In our testing, a typical enterprise AWS account with 500+ SGs contains 3-7 of these clusters.
The Fix: "Shell & Fill"
We use a strategy to break the cycle:
1. Create Empty Shells: Generate SGs with no rules. Terraform creates these instantly. 2. Fill with Rules: Extract rules into separate aws_security_group_rule resources that reference the shells.
Step 1: Create Shells
[SG-App (empty)] [SG-DB (empty)]
Step 2: Create Rules
▲ ▲
│ │
[Rule: egress->DB] [Rule: ingress<-App]
The graph is now acyclic."Why not just always use separate rules?"
Fair question. The problem is: 1. terraform import often generates inline rules. 2. Many existing codebases prefer inline rules for readability. 3. The AWS API presents the "logical" view (rules bundled inside).
The tool needs to detect cycles and surgically convert only the problematic ones.
Why terraform import isn't enough
Standard import reads state as-is. It doesn't build a global dependency graph or perform topological sorting before generating code. It places the burden of refactoring on the human. For brownfield migrations with 2,000+ resources, that's not feasible.
---
I've implemented this graph engine in a tool called RepliMap. I've open-sourced the documentation and IAM policies needed to run read-only scans safely.
If you're interested in edge cases like this (or the root_block_device trap), the repo is here:
https://github.com/RepliMap/replimap-community
Happy to answer questions.
Please don't do this. Ask HN isn't your blogging platform. Per the guidelines its for asking questions of the community.
Appreciate the feedback. To be transparent: I originally submitted this as a standard text post, but after it hit a spam filter, the HN moderators kindly restored it and moved it to /ask themselves to help with visibility.
I'm definitely here for the dialogue, specifically looking to compare notes on graph algorithms with other IaC engineers.

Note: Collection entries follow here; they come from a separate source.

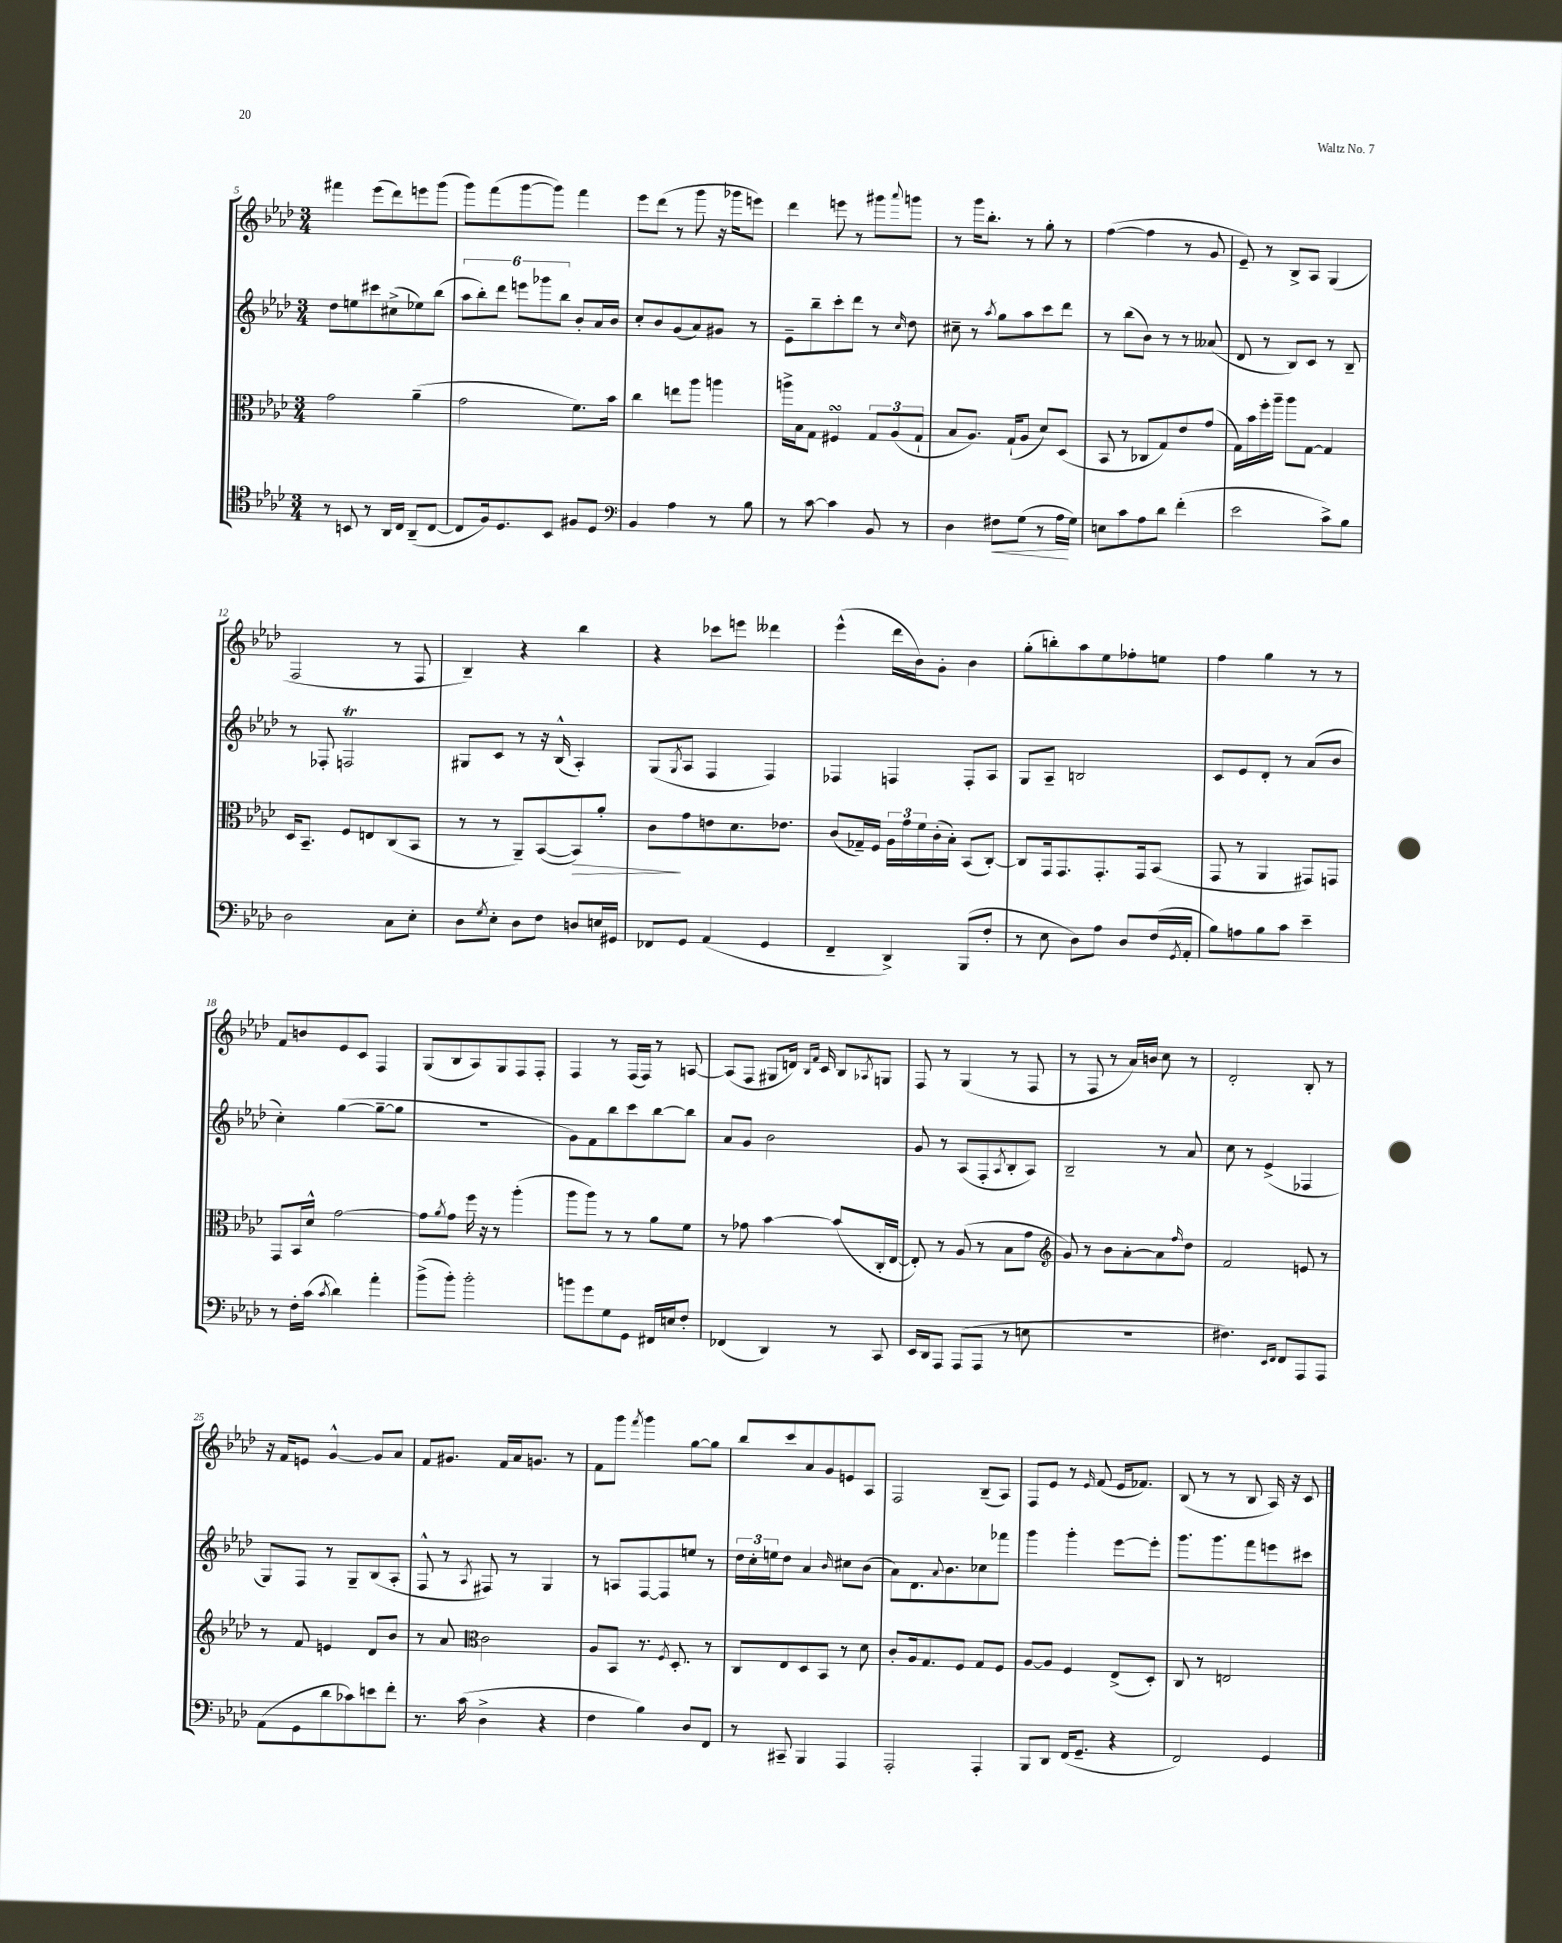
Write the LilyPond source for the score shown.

<<
\new StaffGroup <<
\new Staff = "s0" {
    \clef treble \key aes \major \numericTimeSignature \time 3/4
    fis'''4 ees'''8( des'''8) e'''8 g'''8( |
    g'''8) f'''8( g'''8~ g'''8) f'''4 |
    ees'''8 des'''8( r8 g'''8 r16 ges'''16 e'''8) |
    des'''4 e'''8 r8 gis'''8 \appoggiatura { aes'''8 } g'''8 |
    r8 g'''16 bes''8.-. r8 g''8-. r8 |
    f''4~( f''4 r8 g'8 |
    ees'8--) r8 bes8-> aes8 g4( |
    f2 r8 f8 |
    bes4--) r4 bes''4 |
    r4 ces'''8 e'''8 deses'''4 |
    ees'''4-^( des'''16 bes'16) g'8-. bes'4 |
    g''8-.( b''8-.) aes''8 ees''8 fes''8-. e''8 |
    f''4 g''4 r8 r8 |
    f'8 b'8 ees'8 c'8 f4 |
    g8( bes8 aes8) g8 f8 f8-. |
    f4 r8 f16( f16) r8 a8~ |
    a8( f8 gis8 d'16) \grace { bes16 f'16 } c'16 bes8 \acciaccatura { aes8 } g8 |
    f8 r8 g4( r8 f8 |
    r8 f8 r8 aes'16) b'16 c''8 r8 |
    des'2-. bes8-. r8 |
    r16 f'16 e'8 g'4~-^ g'8 aes'8 |
    f'8 gis'8. f'16 aes'16 g'8. r8 |
    f'8 g'''8 \acciaccatura { f'''8 } g'''4 g''8~ g''8 |
    bes''8 c'''8 aes'8 g'8 e'8 aes8 |
    f2 bes8--( aes8) |
    f8 ees'8 r8 \grace { ees'16 } f'8( ees'16 fes'8.) |
    bes8( r8 r8 bes8 aes16) r16 c'8 \bar "|." |
}
\new Staff = "s1" {
    \clef treble \key aes \major \numericTimeSignature \time 3/4
    des''8 e''8 cis'''8 cis''8->( ees''8) bes''8( |
    \tuplet 6/4 { aes''8 bes''8-.) des'''8 e'''8 ges'''8 bes''8 } bes'8-. aes'16 bes'16 |
    c''8-. bes'8 g'8( aes'8) gis'8 r8 |
    ees'8-- bes''8-- c'''8-. des'''8 r8 \grace { c''16 } des''8 |
    cis''8-- r8 \acciaccatura { aes''8 } g''8 aes''8 c'''8 des'''8 |
    r8 bes''8( bes'8) r8 r8 aeses'8( |
    des'8 r8 bes8) c'8 r8 bes8-- |
    r8 fes8-. f2\trill |
    gis8 c'8 r8 r16 bes16-^( aes4-.) |
    g8( \acciaccatura { g8 } aes8 f4 f4) |
    fes4 f4 f8-. aes8 |
    g8 aes8-- b2 |
    c'8 ees'8 des'8-. r8 aes'8( bes'8 |
    c''4-.) g''4~( g''8~-- g''8 |
    R2. |
    g'8) f'8 bes''8 c'''8 bes''8~ bes''8 |
    aes'8 g'8 bes'2 |
    g'8 r8 aes8( f8-. \acciaccatura { aes8 } bes8-. aes8) |
    bes2-- r8 aes'8 |
    c''8 r8 ees'4->( fes4 |
    g8) f8 r8 g8-- bes8( aes8-. |
    f8-^ r8 \acciaccatura { aes8 } fis8) r8 g4 |
    r8 a8 f8~ f8 e''8 r8 |
    \tuplet 3/2 { des''16 c''16-. e''16 } des''8 aes'4 \grace { bes'16 } cis''8 bes'8( |
    aes'8) des'8. \appoggiatura { aes'8 } bes'8. ces''8 fes'''8 |
    g'''4 g'''4-. ees'''8~ ees'''8-. |
    g'''8. g'''8. f'''8 e'''8 cis'''8 \bar "|." |
}
\new Staff = "s2" {
    \clef alto \key aes \major \numericTimeSignature \time 3/4
    g'2 aes'4--( |
    g'2 f'8.) bes'16 |
    c''4 e''8 aes''8 a''4 |
    a''16-> bes16 g8 fis4\turn \tuplet 3/2 { g8 aes8( g8-! } |
    bes8 aes8.) g16-!( aes8 des'8) des8( |
    bes,8 r8 ces8 g8) ees'8 g'8( |
    g16) bes'16 f''16-. aes''16-- aes''8 g8~ g4 |
    des16 bes,8.-- f8 e8 c8( bes,8 |
    r8 r8 aes,8--) bes,8~( bes,8\>) aes'8-. |
    c'8\! g'8 e'8 des'8. ees'8. |
    c'8( ges16--) f16 \tuplet 3/2 { aes16 g'16 f'16 } c'16-.( bes16-.) bes,8( c8~-.) |
    c8 g,16 g,8. g,8.-. g,16 bes,8( |
    g,8 r8 aes,4 gis,8) g,8 |
    g,8 bes,16 des'16-^ g'2~ |
    g'8 \acciaccatura { aes'8 } g'8 f''16 r16 r8 aes''4-.( |
    aes''8 aes''8) r8 r8 aes'8 f'8 |
    r8 ges'8 bes'4~ bes'8( c16-. ees16~ |
    ees8-.) r8 aes8( r8 bes8 g'8 |
    \clef treble g'8) r8 bes'8 aes'8~-. aes'8 \grace { f''16 } des''8 |
    f'2 e'8 r8 |
    r8 f'8 e'4 des'8 bes'8 |
    r8 aes'8 \clef alto c'2 |
    aes8 bes,8 r8. \acciaccatura { f8 } des8.-. r8 |
    c8 ees8 des8 bes,8 r8 des'8 |
    c'8-. aes16 g8. f8 g8 f8 |
    aes8~ aes8 f4 ees8->( des8-.) |
    c8 r8 e2 \bar "|." |
}
\new Staff = "s3" {
    \clef tenor \key aes \major \numericTimeSignature \time 3/4
    r8 b,8 r8 aes,16 c16 aes,8--( c8~ |
    c8 f16) des8. bes,8 fis8 des8 |
    \clef bass bes,4 aes4 r8 bes8 |
    r8 c'8~ c'4 bes,8 r8 |
    des4 fis8\< g8( r8 aes16\! g16) |
    e8 c'8 aes8 des'8 f'4-.( |
    ees'2 c'8->) bes8 |
    des2 c8 ees8-. |
    des8 \acciaccatura { g8 } ees8-. des8 f8 d8 e16 gis,16 |
    fes,8 g,8 aes,4( g,4 |
    f,4-- des,4->) bes,,8( f8-. |
    r8 ees8 des8) aes8 des8 f16( \acciaccatura { g,8 } aes,16-. |
    bes8) a8 bes8 c'8 ees'4-- |
    r8 f16-. c'16( \acciaccatura { c'8 } des'4) aes'4-. |
    bes'8->( bes'8-.) bes'2-. |
    b'8 g'8 g8 g,8 fis,16 e16 f8-. |
    fes,4( des,4) r8 c,8 |
    ees,16 des,16 aes,,8 aes,,8( aes,,8 r8 e8 |
    R2. |
    fis4.) \grace { ees,16 f,16 } f,8 aes,,8 aes,,8 |
    aes,8( g,8 des'8 ces'8) e'8 f'8-. |
    r8. c'16( des4-> r4 |
    f4 bes4) des8 f,8 |
    r8 cis,8-- bes,,4 aes,,4 |
    aes,,2-. aes,,4-. |
    bes,,8 des,8 f,16( g,8.-- r4 |
    f,2) g,4 \bar "|." |
}
>>
>>
\layout { \context { \Score currentBarNumber = #5 } }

Author here. A few implementation notes:
1. We use NetworkX for the graph operations. Tarjan's SCC detection is O(V+E), so it scales well even for large accounts.
2. The trickiest part isn't the algorithm — it's mapping AWS API responses to graph edges. AWS APIs are... inconsistent. Some resources return IDs, some ARNs, some Names. Security Groups can reference themselves, reference by ID or by name, and have rules scattered across inline blocks and separate resources. Normalizing this soup into a clean adjacency matrix is where 80% of the engineering work lives.
3. For those wondering about the "Shell & Fill" naming: it's essentially forcing Terraform's create_before_destroy lifecycle behavior manually, by decoupling the resource identity from its configuration.
Would love to hear if others have hit similar graph problems with other IaC tools (Pulumi, CDK, CloudFormation).
Not IAC, but I’ve been doing a similar trick to sequence adding type annotations to python code,
Eg take the module graph, break the SCCs in a similar manner , then take a reverese topological sort of the imports (now a dag by construction).
That's a spot-on parallel! Python circular imports (especially for type hinting) are basically the software equivalent of this infrastructure deadlock.
Do you use string-based forward references ("ClassName") to break the cycles? That's essentially our "empty shell" trick — decoupling the resource identity from its configuration to satisfy the graph.
Did you stick with Tarjan's for the SCC detection on the module graph?